Intel Sandy Bridge-E Review - Core i7-3960X and X79 Chipset Tested
Power Consumption and Performance per Watt
What about power consumption? Maybe the AMD FX lineup can do it all while maintaining a lower idle or peak power consumption?
The idle power consumption of the new Sandy Bridge-E processors is right in line with the other 6-core parts based on Nehalem. Even though the idle speed of this CPU is now 1.2 GHz (as opposed to the 1.6 GHz of the standard SNB parts) we are still drawing an extra 10 watts compared to the Core i7-2600K. This could be due to the additional memory channels and PCIe interfaces.
The load power consumption on the Core i7-3960X is still quite high, coming in at 229 watts compared to the 165 watts of the Core i7-2600K. What is perhaps most damning for AMD is that the FX-8150 actually pulls MORE power than the Core i7-3960X yet falls so far behind in performance.

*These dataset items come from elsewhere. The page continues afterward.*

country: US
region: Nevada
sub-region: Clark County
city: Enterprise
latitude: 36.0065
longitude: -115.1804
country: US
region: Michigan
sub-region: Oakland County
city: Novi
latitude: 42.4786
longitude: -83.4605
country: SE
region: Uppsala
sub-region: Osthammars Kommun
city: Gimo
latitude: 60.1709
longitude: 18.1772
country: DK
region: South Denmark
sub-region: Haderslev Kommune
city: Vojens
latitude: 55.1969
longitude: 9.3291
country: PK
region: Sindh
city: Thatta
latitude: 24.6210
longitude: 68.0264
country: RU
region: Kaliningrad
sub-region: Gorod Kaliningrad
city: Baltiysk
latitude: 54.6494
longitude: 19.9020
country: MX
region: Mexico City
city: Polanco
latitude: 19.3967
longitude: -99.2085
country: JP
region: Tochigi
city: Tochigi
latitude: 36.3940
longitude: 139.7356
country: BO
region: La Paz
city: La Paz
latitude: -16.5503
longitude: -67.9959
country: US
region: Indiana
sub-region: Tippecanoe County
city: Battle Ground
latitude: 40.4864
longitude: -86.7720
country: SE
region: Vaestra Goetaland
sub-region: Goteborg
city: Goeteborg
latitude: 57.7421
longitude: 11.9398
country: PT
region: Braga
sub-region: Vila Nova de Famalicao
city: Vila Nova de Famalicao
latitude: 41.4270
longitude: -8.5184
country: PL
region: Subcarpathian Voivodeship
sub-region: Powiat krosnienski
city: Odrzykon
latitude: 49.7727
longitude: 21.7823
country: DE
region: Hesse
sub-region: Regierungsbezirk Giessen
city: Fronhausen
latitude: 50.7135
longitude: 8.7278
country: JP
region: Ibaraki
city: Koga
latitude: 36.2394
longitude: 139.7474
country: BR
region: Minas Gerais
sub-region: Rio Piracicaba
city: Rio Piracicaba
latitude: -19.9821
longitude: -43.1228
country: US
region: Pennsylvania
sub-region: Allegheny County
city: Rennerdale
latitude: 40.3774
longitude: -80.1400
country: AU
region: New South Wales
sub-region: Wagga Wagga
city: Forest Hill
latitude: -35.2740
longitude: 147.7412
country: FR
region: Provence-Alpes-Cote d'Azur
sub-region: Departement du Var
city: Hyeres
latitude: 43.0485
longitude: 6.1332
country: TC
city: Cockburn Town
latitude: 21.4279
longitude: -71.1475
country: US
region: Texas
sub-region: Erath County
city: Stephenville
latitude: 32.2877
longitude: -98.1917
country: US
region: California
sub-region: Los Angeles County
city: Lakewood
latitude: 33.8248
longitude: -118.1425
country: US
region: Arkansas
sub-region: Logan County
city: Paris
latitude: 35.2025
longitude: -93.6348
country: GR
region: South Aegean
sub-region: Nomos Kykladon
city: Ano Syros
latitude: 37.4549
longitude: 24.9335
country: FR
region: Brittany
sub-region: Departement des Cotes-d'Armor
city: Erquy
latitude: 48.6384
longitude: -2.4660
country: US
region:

The new Sandy Bridge-E part is surprisingly efficient in terms of performance per watt as it is the outright leader in 3 of our 5 comparisons and is close to the top in other two. This obviously shows the capability of multi-core processing on tasks that efficiently use multiple threads. If we had compared the gaming performance per watt of the Core i7-3960X to the Core i7-2600K, the results would show that the additional power use was mostly wasted.